# Help - do I need a new Distributor?



## 93altima (Aug 17, 2004)

I have a 4 cyl 1993 Altima with 180,000 miles. The car almost wouldn't start and then when I was driving it was missing really bad - car was jerking a lot. Nissan dealership codes indicated the Camshaft position sensor and the ignition signal primary. They said a new distributor would fix both of these things - that there is oil in the distributor. Since I don't want to sink too much $$ into this old car I may try to install a new distributor myself using AutoZone parts. Here are my questions:

1. Does this sound like the problem?
2. Would a new distributor take care of the Camshaft position sensor and the ignition signal primary - or do I need to buy other parts also?
3. Should I also put on a new rotor and cap?
4. Is this easy enough for someone with avg mechanical skills to replace

Thanks for any help you can give!

[Keypoint text descriptions]
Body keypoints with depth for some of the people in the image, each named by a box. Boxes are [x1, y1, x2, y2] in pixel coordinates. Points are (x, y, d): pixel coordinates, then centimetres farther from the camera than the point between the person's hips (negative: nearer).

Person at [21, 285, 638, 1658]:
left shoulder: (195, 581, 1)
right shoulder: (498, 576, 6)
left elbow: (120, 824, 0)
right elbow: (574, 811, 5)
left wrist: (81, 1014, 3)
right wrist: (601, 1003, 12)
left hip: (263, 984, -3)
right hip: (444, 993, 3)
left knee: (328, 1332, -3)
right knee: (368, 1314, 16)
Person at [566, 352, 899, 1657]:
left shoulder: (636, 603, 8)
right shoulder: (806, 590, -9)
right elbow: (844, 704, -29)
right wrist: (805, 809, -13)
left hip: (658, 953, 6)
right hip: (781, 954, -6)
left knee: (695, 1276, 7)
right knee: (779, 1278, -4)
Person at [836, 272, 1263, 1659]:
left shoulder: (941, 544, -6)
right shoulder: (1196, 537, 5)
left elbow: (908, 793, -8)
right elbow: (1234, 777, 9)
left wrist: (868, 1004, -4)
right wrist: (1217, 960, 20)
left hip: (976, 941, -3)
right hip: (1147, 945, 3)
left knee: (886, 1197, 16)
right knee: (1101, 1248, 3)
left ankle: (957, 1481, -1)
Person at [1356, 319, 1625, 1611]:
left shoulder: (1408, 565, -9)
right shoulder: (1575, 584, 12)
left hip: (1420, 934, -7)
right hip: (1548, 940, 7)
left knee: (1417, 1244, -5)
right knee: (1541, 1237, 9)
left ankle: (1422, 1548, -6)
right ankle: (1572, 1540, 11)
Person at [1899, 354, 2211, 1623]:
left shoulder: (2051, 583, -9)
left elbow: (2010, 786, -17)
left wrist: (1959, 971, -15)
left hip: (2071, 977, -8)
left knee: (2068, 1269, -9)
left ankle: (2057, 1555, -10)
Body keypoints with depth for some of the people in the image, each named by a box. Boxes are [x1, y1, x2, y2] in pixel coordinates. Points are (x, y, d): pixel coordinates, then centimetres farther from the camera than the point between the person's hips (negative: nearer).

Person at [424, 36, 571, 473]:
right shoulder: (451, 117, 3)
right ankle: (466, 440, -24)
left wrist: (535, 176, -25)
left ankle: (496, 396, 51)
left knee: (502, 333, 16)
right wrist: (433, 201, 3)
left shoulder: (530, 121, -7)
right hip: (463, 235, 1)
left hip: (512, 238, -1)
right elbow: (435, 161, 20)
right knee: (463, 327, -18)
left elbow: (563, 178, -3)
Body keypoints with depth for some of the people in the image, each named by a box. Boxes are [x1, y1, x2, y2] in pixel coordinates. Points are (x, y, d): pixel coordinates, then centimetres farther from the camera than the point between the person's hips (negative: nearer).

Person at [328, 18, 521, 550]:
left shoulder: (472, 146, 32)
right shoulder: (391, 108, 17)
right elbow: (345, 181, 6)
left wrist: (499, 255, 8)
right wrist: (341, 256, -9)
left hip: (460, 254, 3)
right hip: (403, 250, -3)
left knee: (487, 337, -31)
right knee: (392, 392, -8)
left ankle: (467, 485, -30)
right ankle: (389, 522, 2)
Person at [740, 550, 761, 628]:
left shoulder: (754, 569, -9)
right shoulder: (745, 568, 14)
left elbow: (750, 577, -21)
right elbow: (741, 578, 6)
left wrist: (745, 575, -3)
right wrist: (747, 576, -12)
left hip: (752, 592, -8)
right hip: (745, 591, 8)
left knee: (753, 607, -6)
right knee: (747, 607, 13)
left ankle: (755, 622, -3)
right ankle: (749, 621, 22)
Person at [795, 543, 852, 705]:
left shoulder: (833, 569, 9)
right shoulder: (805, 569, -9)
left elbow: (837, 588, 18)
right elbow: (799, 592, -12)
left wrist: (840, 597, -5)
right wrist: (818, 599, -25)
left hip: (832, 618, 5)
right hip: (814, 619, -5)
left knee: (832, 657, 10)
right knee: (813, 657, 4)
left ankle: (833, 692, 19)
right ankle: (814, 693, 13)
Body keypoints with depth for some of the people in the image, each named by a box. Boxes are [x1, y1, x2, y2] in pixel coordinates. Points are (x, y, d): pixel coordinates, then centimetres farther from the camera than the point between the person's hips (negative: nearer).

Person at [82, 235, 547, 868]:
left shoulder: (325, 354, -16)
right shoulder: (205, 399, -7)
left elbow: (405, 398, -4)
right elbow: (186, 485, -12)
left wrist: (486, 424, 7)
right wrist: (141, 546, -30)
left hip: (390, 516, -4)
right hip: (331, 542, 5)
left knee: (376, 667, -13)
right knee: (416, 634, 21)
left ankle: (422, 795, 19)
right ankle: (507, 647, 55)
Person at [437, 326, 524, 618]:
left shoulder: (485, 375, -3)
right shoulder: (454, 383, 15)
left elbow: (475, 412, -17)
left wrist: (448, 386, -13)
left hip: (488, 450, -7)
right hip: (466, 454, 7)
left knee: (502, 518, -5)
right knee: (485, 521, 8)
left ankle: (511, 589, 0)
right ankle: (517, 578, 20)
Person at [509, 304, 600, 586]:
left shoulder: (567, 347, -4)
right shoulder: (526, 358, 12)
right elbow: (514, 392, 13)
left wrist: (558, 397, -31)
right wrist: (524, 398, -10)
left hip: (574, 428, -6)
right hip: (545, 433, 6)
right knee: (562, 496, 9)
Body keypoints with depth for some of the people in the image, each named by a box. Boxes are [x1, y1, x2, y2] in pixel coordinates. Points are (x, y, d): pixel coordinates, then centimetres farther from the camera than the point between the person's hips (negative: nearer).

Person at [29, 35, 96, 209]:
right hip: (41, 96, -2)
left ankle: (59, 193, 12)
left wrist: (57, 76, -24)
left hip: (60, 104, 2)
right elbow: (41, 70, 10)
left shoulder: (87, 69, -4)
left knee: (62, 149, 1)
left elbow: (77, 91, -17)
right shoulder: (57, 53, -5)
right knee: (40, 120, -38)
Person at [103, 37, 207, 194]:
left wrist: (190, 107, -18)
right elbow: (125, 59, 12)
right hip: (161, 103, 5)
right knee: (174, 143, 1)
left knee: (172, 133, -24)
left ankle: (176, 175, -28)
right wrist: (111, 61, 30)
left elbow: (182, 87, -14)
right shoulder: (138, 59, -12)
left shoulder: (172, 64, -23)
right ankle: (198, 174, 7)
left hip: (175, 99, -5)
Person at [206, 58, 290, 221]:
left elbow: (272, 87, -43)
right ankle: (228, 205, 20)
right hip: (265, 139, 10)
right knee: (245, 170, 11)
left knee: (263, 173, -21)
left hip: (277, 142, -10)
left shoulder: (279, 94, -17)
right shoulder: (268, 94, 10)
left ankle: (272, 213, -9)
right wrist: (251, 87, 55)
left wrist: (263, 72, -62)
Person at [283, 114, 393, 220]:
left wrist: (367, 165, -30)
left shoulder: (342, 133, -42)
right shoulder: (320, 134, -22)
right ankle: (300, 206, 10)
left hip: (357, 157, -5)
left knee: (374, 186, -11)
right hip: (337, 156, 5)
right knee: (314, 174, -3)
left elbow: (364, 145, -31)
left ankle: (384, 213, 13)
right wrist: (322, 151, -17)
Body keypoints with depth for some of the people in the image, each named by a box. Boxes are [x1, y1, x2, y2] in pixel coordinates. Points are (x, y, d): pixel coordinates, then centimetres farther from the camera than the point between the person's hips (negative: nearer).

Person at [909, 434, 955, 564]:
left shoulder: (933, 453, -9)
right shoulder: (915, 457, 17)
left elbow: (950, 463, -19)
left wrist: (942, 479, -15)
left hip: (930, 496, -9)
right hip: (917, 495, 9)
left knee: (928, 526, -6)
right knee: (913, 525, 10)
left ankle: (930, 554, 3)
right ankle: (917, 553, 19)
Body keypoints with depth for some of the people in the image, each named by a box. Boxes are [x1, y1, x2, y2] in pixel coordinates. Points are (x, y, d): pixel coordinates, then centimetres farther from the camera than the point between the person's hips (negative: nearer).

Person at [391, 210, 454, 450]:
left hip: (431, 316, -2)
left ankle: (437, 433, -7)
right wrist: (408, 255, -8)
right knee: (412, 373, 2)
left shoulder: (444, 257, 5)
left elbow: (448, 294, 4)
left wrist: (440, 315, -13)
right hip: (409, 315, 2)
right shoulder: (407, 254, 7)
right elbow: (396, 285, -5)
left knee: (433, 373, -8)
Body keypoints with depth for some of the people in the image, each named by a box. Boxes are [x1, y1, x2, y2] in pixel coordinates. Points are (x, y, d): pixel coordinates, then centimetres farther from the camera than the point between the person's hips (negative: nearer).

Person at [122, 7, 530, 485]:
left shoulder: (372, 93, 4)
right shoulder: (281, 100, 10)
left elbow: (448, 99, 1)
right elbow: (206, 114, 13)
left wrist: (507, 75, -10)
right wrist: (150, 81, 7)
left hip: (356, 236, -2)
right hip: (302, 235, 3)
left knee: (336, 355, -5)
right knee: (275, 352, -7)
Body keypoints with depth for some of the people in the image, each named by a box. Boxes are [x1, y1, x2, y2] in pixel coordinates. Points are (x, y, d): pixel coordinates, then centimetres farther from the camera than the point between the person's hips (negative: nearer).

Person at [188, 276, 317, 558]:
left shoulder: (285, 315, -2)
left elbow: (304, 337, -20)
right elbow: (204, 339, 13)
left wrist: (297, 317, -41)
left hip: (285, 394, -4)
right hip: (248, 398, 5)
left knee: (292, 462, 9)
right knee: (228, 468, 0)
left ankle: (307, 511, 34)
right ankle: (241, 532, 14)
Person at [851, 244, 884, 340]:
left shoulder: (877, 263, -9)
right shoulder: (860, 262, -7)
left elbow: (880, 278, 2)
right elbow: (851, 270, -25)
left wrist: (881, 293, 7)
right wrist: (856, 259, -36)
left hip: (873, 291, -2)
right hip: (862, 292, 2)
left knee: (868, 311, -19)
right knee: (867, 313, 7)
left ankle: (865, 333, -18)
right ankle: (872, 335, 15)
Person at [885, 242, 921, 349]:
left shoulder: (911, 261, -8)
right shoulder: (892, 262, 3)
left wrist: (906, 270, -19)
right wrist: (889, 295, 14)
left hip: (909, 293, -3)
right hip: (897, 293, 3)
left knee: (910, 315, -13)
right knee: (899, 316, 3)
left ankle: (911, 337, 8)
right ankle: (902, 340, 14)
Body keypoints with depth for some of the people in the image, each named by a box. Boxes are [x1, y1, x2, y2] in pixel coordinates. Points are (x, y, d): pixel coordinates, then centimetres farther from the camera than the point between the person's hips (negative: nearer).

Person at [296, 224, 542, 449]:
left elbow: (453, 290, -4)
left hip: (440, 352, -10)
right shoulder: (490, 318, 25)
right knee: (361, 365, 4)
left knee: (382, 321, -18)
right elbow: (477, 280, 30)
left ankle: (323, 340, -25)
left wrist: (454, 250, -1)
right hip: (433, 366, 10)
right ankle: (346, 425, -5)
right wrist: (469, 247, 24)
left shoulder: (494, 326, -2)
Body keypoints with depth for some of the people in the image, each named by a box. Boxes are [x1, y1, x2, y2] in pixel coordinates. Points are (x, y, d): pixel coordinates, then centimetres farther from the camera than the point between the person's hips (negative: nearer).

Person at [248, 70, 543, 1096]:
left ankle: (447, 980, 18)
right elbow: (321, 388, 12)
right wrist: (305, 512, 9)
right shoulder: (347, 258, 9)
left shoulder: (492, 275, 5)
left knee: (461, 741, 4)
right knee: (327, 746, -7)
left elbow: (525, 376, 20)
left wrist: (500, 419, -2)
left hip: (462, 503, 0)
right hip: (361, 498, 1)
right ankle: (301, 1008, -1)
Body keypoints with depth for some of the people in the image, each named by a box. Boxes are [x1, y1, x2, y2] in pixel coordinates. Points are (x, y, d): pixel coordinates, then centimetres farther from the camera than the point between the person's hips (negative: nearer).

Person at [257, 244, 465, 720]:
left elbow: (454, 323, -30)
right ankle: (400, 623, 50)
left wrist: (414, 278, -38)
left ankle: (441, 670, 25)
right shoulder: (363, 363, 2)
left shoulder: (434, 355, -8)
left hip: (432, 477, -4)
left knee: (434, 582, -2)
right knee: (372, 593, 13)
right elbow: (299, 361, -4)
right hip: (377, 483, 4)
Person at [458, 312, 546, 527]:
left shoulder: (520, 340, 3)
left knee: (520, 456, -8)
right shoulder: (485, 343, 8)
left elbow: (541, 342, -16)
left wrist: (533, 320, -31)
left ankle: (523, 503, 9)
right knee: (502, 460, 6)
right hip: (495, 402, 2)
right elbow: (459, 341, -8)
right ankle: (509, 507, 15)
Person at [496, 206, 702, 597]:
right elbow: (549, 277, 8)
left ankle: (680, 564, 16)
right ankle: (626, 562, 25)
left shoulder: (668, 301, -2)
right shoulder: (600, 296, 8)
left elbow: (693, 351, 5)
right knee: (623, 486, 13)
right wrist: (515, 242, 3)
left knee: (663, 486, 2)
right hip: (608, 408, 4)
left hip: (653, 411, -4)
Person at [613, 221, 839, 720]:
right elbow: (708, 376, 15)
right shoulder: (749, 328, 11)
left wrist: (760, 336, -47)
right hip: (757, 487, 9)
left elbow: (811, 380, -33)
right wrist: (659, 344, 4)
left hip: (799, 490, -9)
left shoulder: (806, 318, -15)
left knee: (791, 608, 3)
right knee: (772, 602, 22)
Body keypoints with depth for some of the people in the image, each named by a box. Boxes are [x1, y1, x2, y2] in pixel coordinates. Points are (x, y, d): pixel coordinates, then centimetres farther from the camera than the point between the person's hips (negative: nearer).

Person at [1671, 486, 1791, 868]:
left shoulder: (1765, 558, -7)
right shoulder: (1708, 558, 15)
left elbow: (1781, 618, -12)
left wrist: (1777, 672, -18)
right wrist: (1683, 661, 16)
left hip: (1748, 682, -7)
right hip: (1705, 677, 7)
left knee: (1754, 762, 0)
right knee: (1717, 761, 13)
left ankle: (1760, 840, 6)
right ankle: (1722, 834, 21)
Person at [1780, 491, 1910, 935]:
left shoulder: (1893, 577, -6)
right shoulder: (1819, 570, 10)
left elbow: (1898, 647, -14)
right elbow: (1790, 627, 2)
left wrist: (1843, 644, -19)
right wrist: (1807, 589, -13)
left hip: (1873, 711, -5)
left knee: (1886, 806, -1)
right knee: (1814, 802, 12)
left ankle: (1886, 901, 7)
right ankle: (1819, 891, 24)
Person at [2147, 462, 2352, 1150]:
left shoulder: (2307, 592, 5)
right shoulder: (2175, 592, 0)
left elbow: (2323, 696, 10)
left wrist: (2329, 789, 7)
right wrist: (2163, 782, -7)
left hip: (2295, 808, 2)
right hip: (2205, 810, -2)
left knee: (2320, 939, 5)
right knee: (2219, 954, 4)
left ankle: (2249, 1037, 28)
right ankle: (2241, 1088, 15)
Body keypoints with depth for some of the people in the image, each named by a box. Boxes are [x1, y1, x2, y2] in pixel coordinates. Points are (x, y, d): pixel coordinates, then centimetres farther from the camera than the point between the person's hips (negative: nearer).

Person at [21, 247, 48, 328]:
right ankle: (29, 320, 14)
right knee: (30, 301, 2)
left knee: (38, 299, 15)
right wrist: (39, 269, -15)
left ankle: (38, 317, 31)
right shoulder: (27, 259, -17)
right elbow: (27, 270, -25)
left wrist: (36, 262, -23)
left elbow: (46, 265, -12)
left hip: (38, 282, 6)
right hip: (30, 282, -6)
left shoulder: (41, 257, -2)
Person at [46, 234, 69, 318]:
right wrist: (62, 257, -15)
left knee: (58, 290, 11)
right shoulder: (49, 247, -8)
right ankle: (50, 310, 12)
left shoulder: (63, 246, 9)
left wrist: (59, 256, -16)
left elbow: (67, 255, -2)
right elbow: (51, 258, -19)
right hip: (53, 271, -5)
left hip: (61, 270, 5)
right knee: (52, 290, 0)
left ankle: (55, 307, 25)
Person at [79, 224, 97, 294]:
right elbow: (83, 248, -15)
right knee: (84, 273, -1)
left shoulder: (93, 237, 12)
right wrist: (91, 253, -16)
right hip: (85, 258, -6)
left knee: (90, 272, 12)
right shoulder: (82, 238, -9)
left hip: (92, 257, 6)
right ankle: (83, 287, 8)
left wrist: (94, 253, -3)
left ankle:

ACTIVITIES.
1) According to the Altima forum post, why is the poster thinking of installing a new distributor themselves with AutoZone parts?
2) Reproduce the Altima forum post from "1. Does this" to "other parts also?", inclusive.

ANSWERS BELOW.
1) The poster doesn't want to sink too much money into the car, since it is an old 1993 Altima with 180,000 miles.

2)
1. Does this sound like the problem?
2. Would a new distributor take care of the Camshaft position sensor and the ignition signal primary - or do I need to buy other parts also?